Fleming College Heads to Enactus Canada National Competition
Peterborough, ON – (March 22, 2023) – A team of Fleming College students will be competing against some of the top minds in Canada during the Enactus Canada National Exhibition in May.
Enactus Canada brings together some of Canada’s best and brightest students, challenging them to use business models to address some of our most pressing social and environmental issues.
During the regional competition earlier this month, Fleming beat teams from Ontario and Quebec-including three teams which had previously won the national competition.
Enactus projects must address at least one of the 17 United Nations Sustainable Development Goals. Fleming’s project, “Paddy Waste to Income,” won their league in both the Scotiabank Climate Action Challenge and TD Entrepreneurship Challenge.
“Paddy Waste to Income” put Fleming students in touch with small farmers in the Punjab region of India.
In that region most local farmers own one to three acres of land, producing anywhere from three to 10 tons of paddy waste. Paddy waste is a term used describe what is left behind in a field after certain grains are harvested, like stalks and husks.
Large farming operators use bailing machinery or hire a truck to get rid of their paddy waste or work with government or institutional buyers to sell it. But small farming operations can neither afford to hire machinery or lack the contacts to sell the waste. Therefore, most farmers burn the waste, creating air pollution and squandering a valuable organic resource.
In September 2022, 21 farmers from 12 communities in Punjab and Uttarakhand signed up to work with Fleming College, agreeing not to burn their paddy waste. Working with local NGOs, community leaders and farmers, Fleming College students and faculty helped small farming communities access equipment and market contacts while helping them create the logistical support to collect, bail, store, and transport paddy waste.

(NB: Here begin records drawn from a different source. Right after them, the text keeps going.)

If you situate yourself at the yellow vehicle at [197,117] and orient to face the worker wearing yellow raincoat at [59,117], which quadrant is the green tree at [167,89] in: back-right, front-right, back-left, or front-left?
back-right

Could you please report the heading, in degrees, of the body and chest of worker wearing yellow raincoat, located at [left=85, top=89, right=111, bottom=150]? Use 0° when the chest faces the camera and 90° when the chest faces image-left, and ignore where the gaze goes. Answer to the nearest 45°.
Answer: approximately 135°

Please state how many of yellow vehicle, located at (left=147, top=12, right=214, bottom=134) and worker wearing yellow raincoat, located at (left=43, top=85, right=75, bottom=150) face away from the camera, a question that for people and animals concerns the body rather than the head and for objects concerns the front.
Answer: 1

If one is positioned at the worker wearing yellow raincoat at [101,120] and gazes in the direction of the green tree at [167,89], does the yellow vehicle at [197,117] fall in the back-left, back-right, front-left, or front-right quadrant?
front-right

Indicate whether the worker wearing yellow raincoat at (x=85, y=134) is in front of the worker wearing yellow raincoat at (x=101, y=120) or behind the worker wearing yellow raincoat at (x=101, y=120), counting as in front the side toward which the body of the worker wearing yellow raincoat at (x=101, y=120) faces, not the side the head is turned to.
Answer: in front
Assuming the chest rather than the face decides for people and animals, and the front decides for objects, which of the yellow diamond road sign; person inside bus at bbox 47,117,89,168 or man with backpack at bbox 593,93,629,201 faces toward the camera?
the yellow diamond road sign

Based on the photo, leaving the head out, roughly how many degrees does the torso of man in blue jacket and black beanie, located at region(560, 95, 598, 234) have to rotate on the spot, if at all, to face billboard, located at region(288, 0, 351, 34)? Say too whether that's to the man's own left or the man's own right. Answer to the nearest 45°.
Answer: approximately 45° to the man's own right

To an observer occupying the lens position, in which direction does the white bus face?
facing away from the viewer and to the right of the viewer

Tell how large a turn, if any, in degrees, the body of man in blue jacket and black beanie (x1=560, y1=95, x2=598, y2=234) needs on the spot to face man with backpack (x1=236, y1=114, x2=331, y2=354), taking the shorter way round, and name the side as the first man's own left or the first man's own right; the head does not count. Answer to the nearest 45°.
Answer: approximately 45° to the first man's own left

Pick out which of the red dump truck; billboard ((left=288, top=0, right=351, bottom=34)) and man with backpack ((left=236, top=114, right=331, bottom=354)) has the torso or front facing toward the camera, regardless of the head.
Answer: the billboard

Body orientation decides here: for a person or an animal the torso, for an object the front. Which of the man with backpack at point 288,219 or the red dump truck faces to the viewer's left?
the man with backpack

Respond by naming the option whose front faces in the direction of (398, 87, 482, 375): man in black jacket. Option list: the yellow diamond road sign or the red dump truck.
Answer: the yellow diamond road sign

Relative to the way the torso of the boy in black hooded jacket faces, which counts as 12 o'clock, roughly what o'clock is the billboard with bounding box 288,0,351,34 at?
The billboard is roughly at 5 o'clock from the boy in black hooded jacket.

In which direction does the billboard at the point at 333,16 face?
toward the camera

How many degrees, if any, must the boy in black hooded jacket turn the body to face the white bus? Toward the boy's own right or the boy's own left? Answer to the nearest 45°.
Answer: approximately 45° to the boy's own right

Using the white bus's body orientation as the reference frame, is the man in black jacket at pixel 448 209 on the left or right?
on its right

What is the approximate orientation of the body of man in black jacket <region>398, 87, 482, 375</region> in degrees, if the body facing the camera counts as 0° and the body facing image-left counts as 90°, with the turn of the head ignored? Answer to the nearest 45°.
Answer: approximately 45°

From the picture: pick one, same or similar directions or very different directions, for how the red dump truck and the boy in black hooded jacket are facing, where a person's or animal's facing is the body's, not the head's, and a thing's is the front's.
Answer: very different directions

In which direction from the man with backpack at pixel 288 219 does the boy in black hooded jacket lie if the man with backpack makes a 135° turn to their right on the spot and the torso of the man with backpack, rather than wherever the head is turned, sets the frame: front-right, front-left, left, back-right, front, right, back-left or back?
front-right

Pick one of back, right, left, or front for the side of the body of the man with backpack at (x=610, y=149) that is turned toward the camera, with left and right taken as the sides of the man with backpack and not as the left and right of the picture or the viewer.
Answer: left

Through this project, it is estimated that 99 tons of paddy waste from 99 acres of land were diverted elsewhere:
• 59 tons were used to feed cattle.
• 30 tones were used to shelter crops.
• 10 tones were used in dairy farms as bedding to keep animals warm, saving farmers an estimated $17,000 CAD.
The student team estimates that carbon dioxide emissions in those regions were reduced by 143.5 tons.

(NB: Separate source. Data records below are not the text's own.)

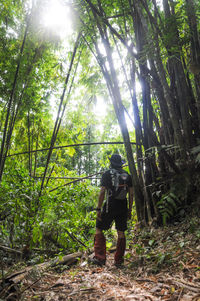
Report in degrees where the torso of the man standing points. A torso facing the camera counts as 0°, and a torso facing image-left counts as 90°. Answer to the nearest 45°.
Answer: approximately 180°

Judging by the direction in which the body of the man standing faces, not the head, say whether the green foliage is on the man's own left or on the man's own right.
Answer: on the man's own left
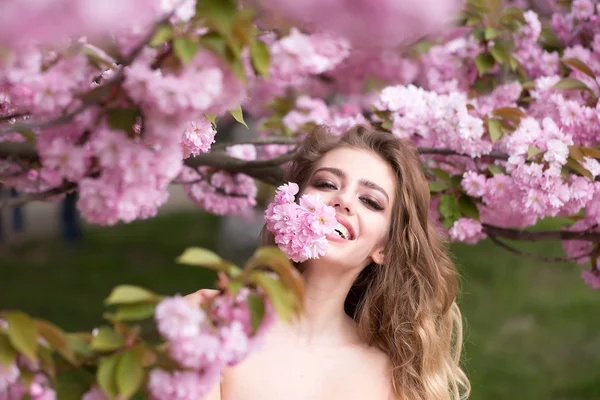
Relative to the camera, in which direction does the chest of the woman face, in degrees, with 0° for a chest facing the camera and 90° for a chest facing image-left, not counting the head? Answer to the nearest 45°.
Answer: approximately 0°
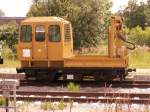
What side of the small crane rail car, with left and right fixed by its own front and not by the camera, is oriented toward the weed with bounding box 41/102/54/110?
left

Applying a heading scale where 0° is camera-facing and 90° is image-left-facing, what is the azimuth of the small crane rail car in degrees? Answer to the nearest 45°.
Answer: approximately 90°

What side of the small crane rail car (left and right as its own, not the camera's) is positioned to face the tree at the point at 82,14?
right
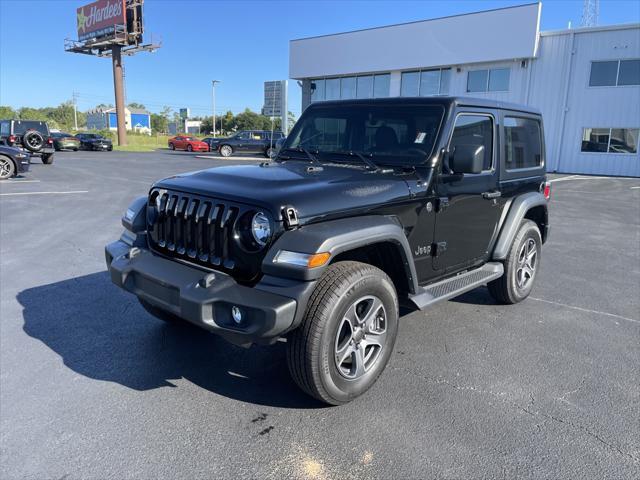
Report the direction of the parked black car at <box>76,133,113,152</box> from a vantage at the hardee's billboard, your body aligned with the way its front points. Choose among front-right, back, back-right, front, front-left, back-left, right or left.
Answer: front-left

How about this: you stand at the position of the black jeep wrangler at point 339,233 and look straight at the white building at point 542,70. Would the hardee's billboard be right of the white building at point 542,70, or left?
left

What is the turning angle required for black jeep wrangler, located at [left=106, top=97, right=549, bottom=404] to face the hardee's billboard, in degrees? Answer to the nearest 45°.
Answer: approximately 90° to its right

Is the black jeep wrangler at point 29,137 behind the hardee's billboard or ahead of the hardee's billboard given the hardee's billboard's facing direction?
ahead

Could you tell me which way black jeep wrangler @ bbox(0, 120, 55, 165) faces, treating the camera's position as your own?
facing away from the viewer and to the left of the viewer

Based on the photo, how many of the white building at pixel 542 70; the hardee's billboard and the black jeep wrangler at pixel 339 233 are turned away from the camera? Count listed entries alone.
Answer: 0

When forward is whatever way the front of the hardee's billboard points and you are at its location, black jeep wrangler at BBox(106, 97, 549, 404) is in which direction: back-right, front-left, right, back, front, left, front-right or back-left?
front-left

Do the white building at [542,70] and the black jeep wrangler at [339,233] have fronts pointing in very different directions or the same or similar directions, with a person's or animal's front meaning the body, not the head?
same or similar directions

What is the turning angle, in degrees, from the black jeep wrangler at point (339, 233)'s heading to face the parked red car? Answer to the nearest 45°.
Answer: approximately 135° to its right

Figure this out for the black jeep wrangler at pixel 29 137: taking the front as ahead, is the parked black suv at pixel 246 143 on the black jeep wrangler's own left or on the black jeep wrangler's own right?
on the black jeep wrangler's own right

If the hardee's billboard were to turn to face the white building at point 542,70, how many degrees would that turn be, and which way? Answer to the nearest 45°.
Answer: approximately 90° to its left

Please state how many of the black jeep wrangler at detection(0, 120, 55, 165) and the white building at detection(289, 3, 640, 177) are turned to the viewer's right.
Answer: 0

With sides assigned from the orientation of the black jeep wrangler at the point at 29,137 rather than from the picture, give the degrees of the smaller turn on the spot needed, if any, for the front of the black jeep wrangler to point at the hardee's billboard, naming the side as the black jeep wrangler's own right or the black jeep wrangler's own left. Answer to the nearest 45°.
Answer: approximately 45° to the black jeep wrangler's own right

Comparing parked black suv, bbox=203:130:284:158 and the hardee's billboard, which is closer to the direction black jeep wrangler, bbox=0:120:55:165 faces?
the hardee's billboard

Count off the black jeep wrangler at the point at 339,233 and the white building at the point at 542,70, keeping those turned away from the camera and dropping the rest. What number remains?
0

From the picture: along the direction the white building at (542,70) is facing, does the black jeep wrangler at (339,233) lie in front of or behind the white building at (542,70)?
in front

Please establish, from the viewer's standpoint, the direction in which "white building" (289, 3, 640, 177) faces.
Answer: facing the viewer and to the left of the viewer

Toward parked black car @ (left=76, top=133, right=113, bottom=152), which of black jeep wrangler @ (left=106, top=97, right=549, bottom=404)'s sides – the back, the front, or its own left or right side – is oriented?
right
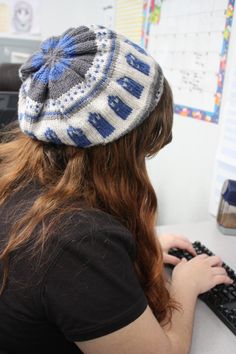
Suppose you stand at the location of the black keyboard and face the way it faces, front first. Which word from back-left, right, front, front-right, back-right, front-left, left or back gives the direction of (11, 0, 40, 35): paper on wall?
right

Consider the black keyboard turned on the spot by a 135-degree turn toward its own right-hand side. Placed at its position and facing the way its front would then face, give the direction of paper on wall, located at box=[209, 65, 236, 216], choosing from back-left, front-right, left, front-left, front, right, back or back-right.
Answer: front

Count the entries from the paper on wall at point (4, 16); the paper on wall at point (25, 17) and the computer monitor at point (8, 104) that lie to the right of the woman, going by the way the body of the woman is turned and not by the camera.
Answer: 0

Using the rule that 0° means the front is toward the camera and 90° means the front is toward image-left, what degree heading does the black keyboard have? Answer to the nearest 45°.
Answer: approximately 45°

Not only did this project have a positive economic impact on the 21 farmers and their families, but it had an indirect impact on 670 people in 133 homes in nearby communities.
Fleming students are now taking this project to the Enactus National Exhibition in Montreal in May. This is the first time a team from Fleming has qualified to compete for the National Champion title.
The winner of the national competition will go on to represent Canada at the Enactus World Cup in the Netherlands in the fall.